--- Try it ---
In the text on global health leadership, what does the COVID-19 pandemic illustrate more clearly than ever before?

--- Supplied text ---

-------

The COVID-19 pandemic illustrated more clearly than ever before that the health of our nation depends on health around the world. Leadership in global health is not only an ethical obligation for the United States and other developed nations, but also an investment against future pandemics and other global health emergencies that threaten our shared future.

-------

Lines excerpted from a collection:

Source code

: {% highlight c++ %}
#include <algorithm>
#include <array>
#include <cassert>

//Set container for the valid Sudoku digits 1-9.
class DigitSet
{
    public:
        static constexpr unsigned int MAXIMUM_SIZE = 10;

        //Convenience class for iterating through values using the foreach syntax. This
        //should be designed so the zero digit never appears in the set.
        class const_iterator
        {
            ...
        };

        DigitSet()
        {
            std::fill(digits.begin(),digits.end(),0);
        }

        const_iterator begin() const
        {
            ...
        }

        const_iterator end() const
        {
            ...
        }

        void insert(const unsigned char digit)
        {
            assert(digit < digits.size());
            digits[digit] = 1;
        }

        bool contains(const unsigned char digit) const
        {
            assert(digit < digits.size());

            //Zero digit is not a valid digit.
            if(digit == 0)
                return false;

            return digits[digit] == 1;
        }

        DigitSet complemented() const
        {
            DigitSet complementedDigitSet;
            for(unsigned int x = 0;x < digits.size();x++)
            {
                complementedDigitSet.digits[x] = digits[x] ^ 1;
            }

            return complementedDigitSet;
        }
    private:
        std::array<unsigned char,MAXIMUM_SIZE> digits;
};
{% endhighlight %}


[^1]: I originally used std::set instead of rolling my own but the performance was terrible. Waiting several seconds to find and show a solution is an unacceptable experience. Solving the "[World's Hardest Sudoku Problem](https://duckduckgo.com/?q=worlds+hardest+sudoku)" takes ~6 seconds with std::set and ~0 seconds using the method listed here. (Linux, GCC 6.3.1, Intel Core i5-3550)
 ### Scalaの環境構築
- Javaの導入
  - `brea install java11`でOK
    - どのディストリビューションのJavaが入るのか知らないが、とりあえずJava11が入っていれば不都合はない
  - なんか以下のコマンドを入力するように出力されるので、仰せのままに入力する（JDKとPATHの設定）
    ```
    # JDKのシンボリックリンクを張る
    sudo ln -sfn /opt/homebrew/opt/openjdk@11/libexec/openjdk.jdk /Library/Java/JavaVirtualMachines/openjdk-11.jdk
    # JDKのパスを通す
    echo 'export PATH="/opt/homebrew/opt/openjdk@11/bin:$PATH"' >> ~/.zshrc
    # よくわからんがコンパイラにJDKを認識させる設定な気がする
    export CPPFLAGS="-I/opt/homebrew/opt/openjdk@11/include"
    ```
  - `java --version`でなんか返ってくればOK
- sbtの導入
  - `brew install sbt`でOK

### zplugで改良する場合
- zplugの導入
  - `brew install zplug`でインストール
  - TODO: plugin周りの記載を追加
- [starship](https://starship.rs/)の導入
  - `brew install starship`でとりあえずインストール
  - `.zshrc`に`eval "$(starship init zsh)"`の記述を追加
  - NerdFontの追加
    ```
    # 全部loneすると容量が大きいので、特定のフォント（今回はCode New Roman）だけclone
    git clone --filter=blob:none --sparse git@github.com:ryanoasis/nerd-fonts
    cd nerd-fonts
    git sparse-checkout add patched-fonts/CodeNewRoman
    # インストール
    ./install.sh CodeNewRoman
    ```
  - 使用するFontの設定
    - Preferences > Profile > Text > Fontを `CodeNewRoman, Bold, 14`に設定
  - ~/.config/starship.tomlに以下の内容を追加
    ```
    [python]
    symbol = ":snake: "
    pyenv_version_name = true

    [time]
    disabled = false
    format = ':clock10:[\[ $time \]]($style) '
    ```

-------

--- Output of the task ---
That the health of our nation depends on health around the world.